▸ **Your assignment**
Restate the data below word for word, leaving nothing out.

▸ **Material for the task**
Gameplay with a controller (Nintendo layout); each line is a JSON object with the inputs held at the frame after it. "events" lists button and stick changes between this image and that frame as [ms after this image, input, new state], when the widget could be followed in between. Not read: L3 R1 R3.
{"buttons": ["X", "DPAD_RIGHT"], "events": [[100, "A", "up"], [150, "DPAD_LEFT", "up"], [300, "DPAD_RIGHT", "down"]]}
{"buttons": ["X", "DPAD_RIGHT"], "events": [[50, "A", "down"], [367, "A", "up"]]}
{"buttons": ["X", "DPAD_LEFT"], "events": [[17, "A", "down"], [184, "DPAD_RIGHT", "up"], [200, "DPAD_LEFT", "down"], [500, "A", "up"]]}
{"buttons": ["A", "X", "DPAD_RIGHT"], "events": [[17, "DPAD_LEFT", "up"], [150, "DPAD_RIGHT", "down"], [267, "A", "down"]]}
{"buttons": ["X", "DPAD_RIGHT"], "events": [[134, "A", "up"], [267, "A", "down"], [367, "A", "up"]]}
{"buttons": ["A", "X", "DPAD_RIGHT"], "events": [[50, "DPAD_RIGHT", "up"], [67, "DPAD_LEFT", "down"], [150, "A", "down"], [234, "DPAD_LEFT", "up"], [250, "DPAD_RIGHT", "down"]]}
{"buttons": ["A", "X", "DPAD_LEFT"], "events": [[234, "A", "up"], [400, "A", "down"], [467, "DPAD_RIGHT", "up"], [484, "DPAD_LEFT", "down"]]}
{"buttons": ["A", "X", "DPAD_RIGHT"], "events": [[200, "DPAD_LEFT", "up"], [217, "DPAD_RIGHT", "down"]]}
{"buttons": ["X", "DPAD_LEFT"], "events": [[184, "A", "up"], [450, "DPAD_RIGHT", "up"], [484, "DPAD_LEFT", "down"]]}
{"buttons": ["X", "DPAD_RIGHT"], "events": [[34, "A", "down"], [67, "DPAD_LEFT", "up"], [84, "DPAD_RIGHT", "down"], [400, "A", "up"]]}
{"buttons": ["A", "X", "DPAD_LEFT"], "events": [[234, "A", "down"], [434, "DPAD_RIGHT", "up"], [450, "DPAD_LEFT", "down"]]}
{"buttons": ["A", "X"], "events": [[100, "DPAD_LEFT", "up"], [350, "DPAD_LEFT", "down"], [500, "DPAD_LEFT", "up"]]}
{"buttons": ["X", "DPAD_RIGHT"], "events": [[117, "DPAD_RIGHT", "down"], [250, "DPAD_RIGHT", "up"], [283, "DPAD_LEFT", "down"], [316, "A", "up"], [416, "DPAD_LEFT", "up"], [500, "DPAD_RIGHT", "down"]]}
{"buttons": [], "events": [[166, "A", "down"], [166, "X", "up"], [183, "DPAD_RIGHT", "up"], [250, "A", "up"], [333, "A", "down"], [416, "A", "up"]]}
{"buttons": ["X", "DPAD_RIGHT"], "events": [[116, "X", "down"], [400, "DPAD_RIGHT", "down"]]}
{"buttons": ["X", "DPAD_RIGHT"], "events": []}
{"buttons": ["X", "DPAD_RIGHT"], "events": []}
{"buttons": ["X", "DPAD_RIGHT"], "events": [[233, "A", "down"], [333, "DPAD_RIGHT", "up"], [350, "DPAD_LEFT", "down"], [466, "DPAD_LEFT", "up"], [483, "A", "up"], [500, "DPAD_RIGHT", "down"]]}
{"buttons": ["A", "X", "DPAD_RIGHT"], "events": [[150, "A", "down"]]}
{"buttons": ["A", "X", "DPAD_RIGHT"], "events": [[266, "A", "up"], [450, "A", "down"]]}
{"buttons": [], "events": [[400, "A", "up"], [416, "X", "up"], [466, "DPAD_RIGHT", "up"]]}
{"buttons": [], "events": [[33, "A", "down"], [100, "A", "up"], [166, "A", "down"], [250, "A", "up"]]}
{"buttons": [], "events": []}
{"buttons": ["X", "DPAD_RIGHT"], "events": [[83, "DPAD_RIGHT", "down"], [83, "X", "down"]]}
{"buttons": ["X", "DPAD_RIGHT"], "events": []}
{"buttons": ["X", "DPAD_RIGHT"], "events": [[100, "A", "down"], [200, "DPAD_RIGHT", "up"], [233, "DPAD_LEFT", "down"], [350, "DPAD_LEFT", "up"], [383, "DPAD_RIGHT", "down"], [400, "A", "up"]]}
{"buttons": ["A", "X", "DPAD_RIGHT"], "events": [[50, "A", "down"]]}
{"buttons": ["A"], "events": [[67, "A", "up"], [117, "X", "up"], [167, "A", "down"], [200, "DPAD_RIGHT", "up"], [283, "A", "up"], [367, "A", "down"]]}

▸ **Solution to the problem**
Gameplay with a controller (Nintendo layout); each line is a JSON object with the inputs held at the frame after it. "events" lists button and stick changes between this image and that frame as [ms after this image, input, new state], when the widget could be followed in between. Not read: L3 R1 R3.
{"buttons": ["X", "DPAD_RIGHT"], "events": [[100, "A", "up"], [150, "DPAD_LEFT", "up"], [300, "DPAD_RIGHT", "down"]]}
{"buttons": ["X", "DPAD_RIGHT"], "events": [[50, "A", "down"], [367, "A", "up"]]}
{"buttons": ["X", "DPAD_LEFT"], "events": [[17, "A", "down"], [184, "DPAD_RIGHT", "up"], [200, "DPAD_LEFT", "down"], [500, "A", "up"]]}
{"buttons": ["A", "X", "DPAD_RIGHT"], "events": [[17, "DPAD_LEFT", "up"], [150, "DPAD_RIGHT", "down"], [267, "A", "down"]]}
{"buttons": ["X", "DPAD_RIGHT"], "events": [[134, "A", "up"], [267, "A", "down"], [367, "A", "up"]]}
{"buttons": ["A", "X", "DPAD_RIGHT"], "events": [[50, "DPAD_RIGHT", "up"], [67, "DPAD_LEFT", "down"], [150, "A", "down"], [234, "DPAD_LEFT", "up"], [250, "DPAD_RIGHT", "down"]]}
{"buttons": ["A", "X", "DPAD_LEFT"], "events": [[234, "A", "up"], [400, "A", "down"], [467, "DPAD_RIGHT", "up"], [484, "DPAD_LEFT", "down"]]}
{"buttons": ["A", "X", "DPAD_RIGHT"], "events": [[200, "DPAD_LEFT", "up"], [217, "DPAD_RIGHT", "down"]]}
{"buttons": ["X", "DPAD_LEFT"], "events": [[184, "A", "up"], [450, "DPAD_RIGHT", "up"], [484, "DPAD_LEFT", "down"]]}
{"buttons": ["X", "DPAD_RIGHT"], "events": [[34, "A", "down"], [67, "DPAD_LEFT", "up"], [84, "DPAD_RIGHT", "down"], [400, "A", "up"]]}
{"buttons": ["A", "X", "DPAD_LEFT"], "events": [[234, "A", "down"], [434, "DPAD_RIGHT", "up"], [450, "DPAD_LEFT", "down"]]}
{"buttons": ["A", "X"], "events": [[100, "DPAD_LEFT", "up"], [350, "DPAD_LEFT", "down"], [500, "DPAD_LEFT", "up"]]}
{"buttons": ["X", "DPAD_RIGHT"], "events": [[117, "DPAD_RIGHT", "down"], [250, "DPAD_RIGHT", "up"], [283, "DPAD_LEFT", "down"], [316, "A", "up"], [416, "DPAD_LEFT", "up"], [500, "DPAD_RIGHT", "down"]]}
{"buttons": [], "events": [[166, "A", "down"], [166, "X", "up"], [183, "DPAD_RIGHT", "up"], [250, "A", "up"], [333, "A", "down"], [416, "A", "up"]]}
{"buttons": ["X", "DPAD_RIGHT"], "events": [[116, "X", "down"], [400, "DPAD_RIGHT", "down"]]}
{"buttons": ["X", "DPAD_RIGHT"], "events": []}
{"buttons": ["X", "DPAD_RIGHT"], "events": []}
{"buttons": ["X", "DPAD_RIGHT"], "events": [[233, "A", "down"], [333, "DPAD_RIGHT", "up"], [350, "DPAD_LEFT", "down"], [466, "DPAD_LEFT", "up"], [483, "A", "up"], [500, "DPAD_RIGHT", "down"]]}
{"buttons": ["A", "X", "DPAD_RIGHT"], "events": [[150, "A", "down"]]}
{"buttons": ["A", "X", "DPAD_RIGHT"], "events": [[266, "A", "up"], [450, "A", "down"]]}
{"buttons": [], "events": [[400, "A", "up"], [416, "X", "up"], [466, "DPAD_RIGHT", "up"]]}
{"buttons": [], "events": [[33, "A", "down"], [100, "A", "up"], [166, "A", "down"], [250, "A", "up"]]}
{"buttons": [], "events": []}
{"buttons": ["X", "DPAD_RIGHT"], "events": [[83, "DPAD_RIGHT", "down"], [83, "X", "down"]]}
{"buttons": ["X", "DPAD_RIGHT"], "events": []}
{"buttons": ["X", "DPAD_RIGHT"], "events": [[100, "A", "down"], [200, "DPAD_RIGHT", "up"], [233, "DPAD_LEFT", "down"], [350, "DPAD_LEFT", "up"], [383, "DPAD_RIGHT", "down"], [400, "A", "up"]]}
{"buttons": ["A", "X", "DPAD_RIGHT"], "events": [[50, "A", "down"]]}
{"buttons": ["A"], "events": [[67, "A", "up"], [117, "X", "up"], [167, "A", "down"], [200, "DPAD_RIGHT", "up"], [283, "A", "up"], [367, "A", "down"]]}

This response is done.